Levar estas equipes de busca e resgate ao local é a "prioridade absoluta", declarou a agência humanitária da ONU, Ocha.
"Os terremotos são um das coisas mais devastadoras que podem acontecer a qualquer país", afirmou o porta-voz da agência Jens Laerke aos jornalistas em Genebra.
"É algo realmente assustador. Mas o que estamos vivendo agora também é uma mobilização internacional em sua melhor versão. Todo o sistema humanitário está se movendo muito rápido e em grande escala", acrescentou.
Os sismos de magnitude 7,2 e 7,5 que atingiram o norte do país na quarta-feira (24) deixaram pelo menos 589 mortos e um cenário de desolação, com dezenas de edifícios desabados, especialmente na região de La Guaira, uma população litorânea próxima a Caracas.
Até o momento, 25 equipes foram mobilizadas; 17 de busca e resgate urbano e o restante de equipes de resposta médica de emergência, com um total de mil profissionais de resgate.
Segundo o porta-voz, equipes de Chile, Colômbia, El Salvador, Itália, México, Suíça e Estados Unidos já estão na Venezuela.
Também estão sendo mobilizadas equipes do Reino Unido, República Tcheca, Equador, França, Alemanha, Jordânia, Países Baixos, Catar e Espanha.
A ONU e outras agências humanitárias insistiram, nesta sexta-feira, que a comunidade internacional "não deve permitir que esta emergência se torne uma tragédia humana ainda maior" na Venezuela.
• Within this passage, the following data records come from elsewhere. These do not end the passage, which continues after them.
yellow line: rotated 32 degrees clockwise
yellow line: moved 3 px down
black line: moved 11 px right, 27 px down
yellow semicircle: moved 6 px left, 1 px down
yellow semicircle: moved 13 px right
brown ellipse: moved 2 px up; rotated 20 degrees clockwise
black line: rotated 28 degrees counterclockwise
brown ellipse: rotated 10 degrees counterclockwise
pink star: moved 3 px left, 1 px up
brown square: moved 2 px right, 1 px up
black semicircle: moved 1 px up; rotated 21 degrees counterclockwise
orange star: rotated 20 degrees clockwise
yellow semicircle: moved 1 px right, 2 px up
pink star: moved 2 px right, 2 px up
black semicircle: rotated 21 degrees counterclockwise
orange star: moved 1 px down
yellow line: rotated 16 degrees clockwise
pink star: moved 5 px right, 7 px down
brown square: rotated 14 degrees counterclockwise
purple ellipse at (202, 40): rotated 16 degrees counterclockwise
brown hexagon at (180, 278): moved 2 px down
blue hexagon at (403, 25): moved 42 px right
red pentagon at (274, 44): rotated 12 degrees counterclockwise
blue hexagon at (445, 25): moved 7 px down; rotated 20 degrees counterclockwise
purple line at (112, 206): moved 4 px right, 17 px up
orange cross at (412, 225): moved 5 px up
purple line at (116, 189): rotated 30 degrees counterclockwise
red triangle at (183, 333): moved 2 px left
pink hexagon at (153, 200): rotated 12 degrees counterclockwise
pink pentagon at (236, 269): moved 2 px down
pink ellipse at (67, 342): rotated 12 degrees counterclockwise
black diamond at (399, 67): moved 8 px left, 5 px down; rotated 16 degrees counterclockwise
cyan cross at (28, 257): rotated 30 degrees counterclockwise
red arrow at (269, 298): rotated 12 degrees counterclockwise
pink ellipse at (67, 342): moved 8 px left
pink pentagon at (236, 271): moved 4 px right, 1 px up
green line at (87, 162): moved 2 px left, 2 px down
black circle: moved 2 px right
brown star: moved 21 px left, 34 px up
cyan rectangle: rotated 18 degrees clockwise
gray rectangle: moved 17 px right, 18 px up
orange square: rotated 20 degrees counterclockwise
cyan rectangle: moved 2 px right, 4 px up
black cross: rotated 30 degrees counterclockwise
O Comitê Permanente Interinstitucional, um fórum composto pelos responsáveis de organizações humanitárias das Nações Unidas e de fora da ONU, pediu um "acesso humanitário rápido e sem obstáculos" às pessoas afetadas.
A Organização Mundial da Saúde destacou que, entre as necessidades imediatas, estão o gerenciamento de vítimas em massa e o atendimento traumatológico, especialmente em áreas com edifícios desabados.
"A prioridade absoluta é resgatar o maior número possível de pessoas, ao mesmo tempo em que se presta urgentemente assistência sanitária vital aos feridos", afirmou Ciro Ugarte, diretor de emergências da Organização Pan-Americana da Saúde (Opas), o escritório regional para as Américas da agência sanitária da ONU.
"As primeiras 72 horas são cruciais para salvar vidas", destacou em Washington.
"Os hospitais estão atendendo lesões como fraturas e traumatismos cranianos, mas também estamos observando queimaduras e outras lesões derivadas do desabamento de prédios", acrescentou.
Ugarte destacou que os terremotos afetaram um sistema sanitário frágil, mas que mais de 15 ministérios da Saúde da região tinham se comprometido a prestar apoio e estavam preparados para enviar equipes.
A Federação Internacional de Sociedades da Cruz Vermelha e do Crescente Vermelho, a maior rede humanitária do mundo, indicou que as primeiras 17 toneladas de ajuda humanitária estão saindo do centro logístico da FICV no Panamá.
O envio inclui utensílios de cozinha, kits de higiene, mosquiteiros, barracas e cobertores.
A FICV destinou dois milhões de francos suíços (cerca de 13 milhões de reais) de seu Fundo de Emergência para a Resposta a Desastres e lançou um apelo para arrecadar 50 milhões de francos suíços (mais de 310,1 milhões de reais) a fim de ajudar a Cruz Vermelha venezuelana a atender 300 mil pessoas.